Mahkemelerin usule uygun karar oluşturmaları, kararların infazında yaşanabilecek sorunları önlemek ve hukuki güvenliği sağlamak açısından büyük önem taşımaktadır. Bu nedenle, hâkimlerin karar yazımında gerekli özeni göstermeleri, yargı sisteminin etkin işleyişi için vazgeçilmez bir gerekliliktir.
Kaynakça
- Yargıtay Hukuk Genel Kurulu, Esas No: 2021/2-672, Karar No: 2022/258, Karar Tarihi: 08.03.2022.
- 6100 sayılı Hukuk Muhakemeleri Kanunu, Madde 294, 297.
- Hukuk Genel Kurulu’nun 19.06.1991 tarihli ve 1991/323 E., 1991/391 K. sayılı kararı.
- Hukuk Genel Kurulu’nun 10.09.1991 tarihli ve 1991/281 E., 1991/415 K. sayılı kararı.

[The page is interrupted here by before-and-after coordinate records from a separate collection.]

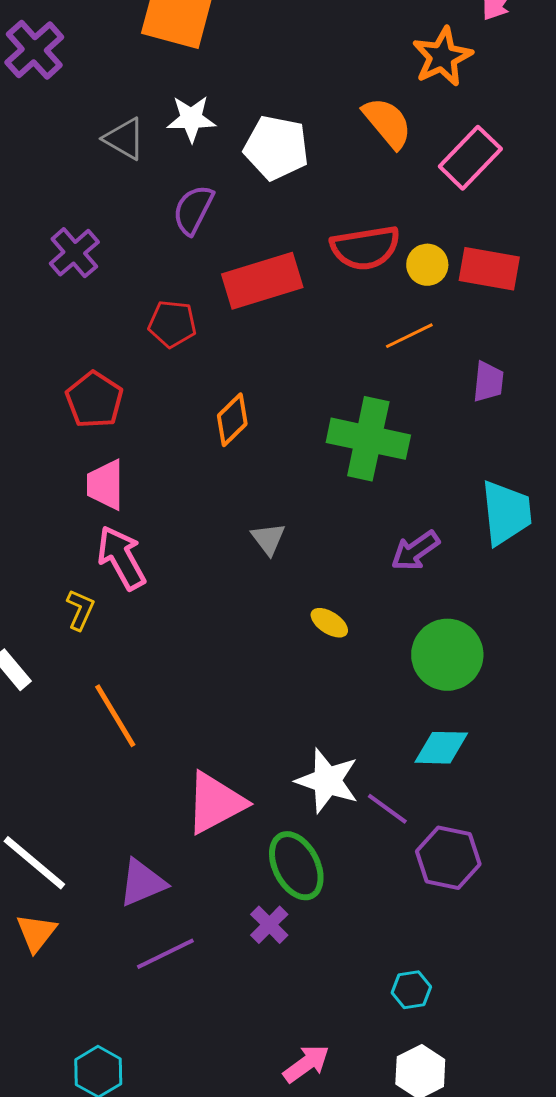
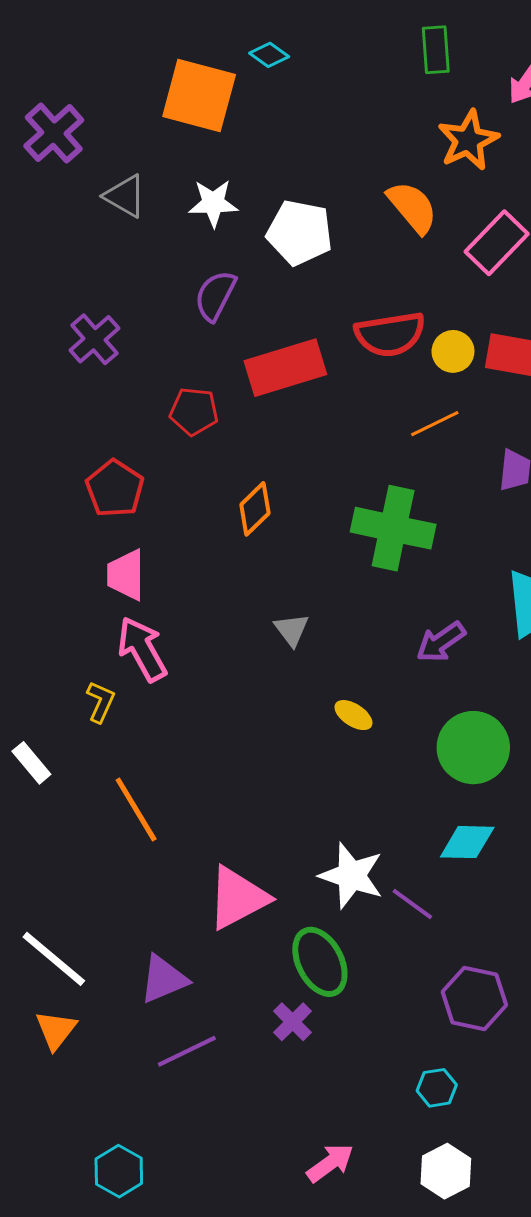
gray triangle: (124, 139) -> (125, 196), moved
purple hexagon: (448, 858) -> (474, 998), moved

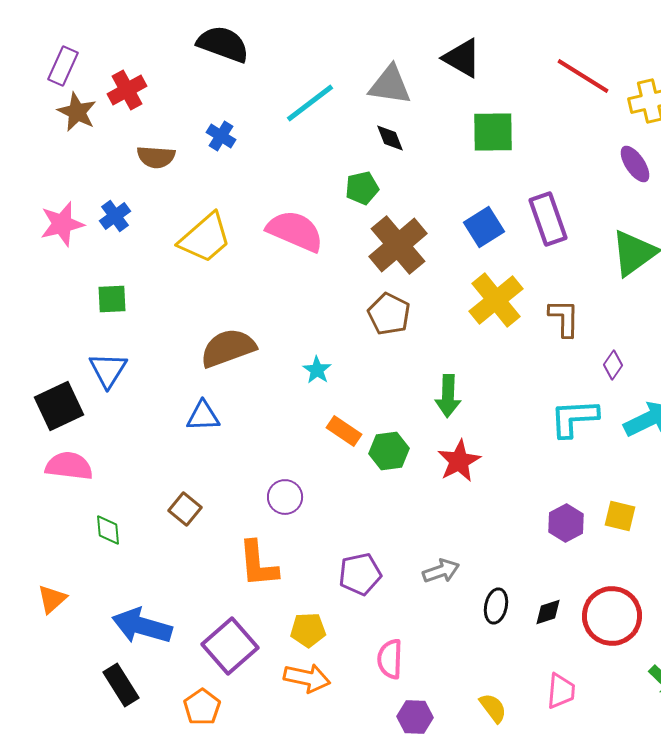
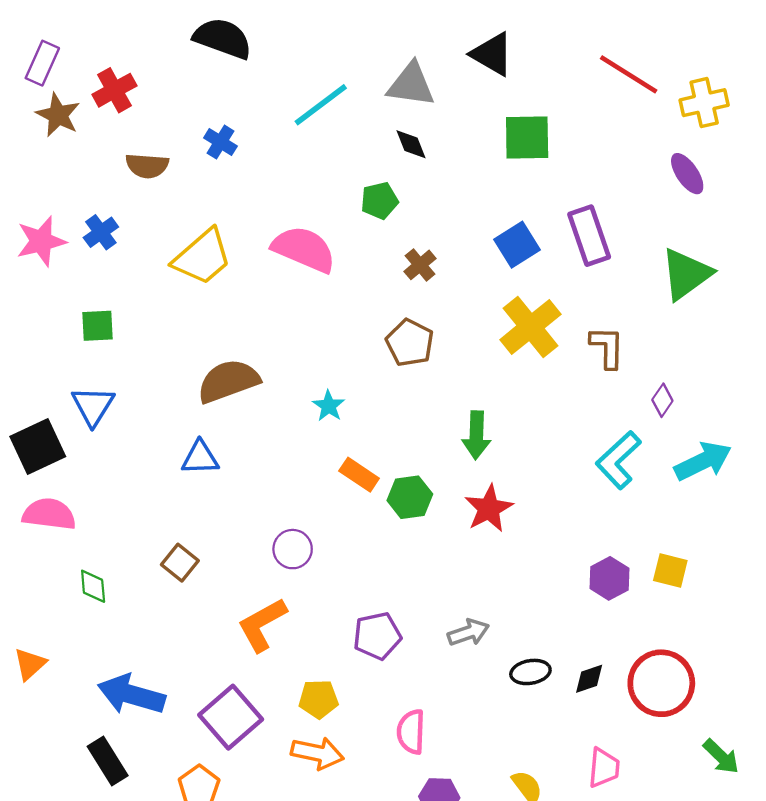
brown cross: (398, 245) -> (420, 265), size x0.5
cyan L-shape: (574, 418) -> (618, 460), turned -40
orange L-shape: (258, 564) -> (262, 625), turned 66
black ellipse: (496, 606) -> (530, 672), turned 68

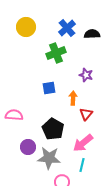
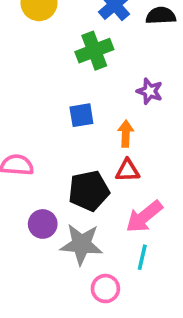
red triangle: (86, 114) -> (128, 171), moved, turned 48
black pentagon: (53, 129) -> (89, 191), turned 30

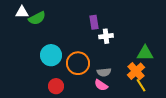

- Hukuk Genel Kurulu’nun 25.09.1991 tarihli ve 1991/355 E., 1991/440 K. sayılı kararı.
- Hukuk Genel Kurulu’nun 05.12.2007 tarihli ve 2007/981 E. 2007/936 K. sayılı kararı.
- Hukuk Genel Kurulu’nun 23.01.2008 tarihli ve 2008/29 E., 2008/4 K. sayılı kararı.
- Hukuk Genel Kurulu’nun 05.10.2011 tarihli ve 2011/607 E., 2011/604 K. sayılı kararı.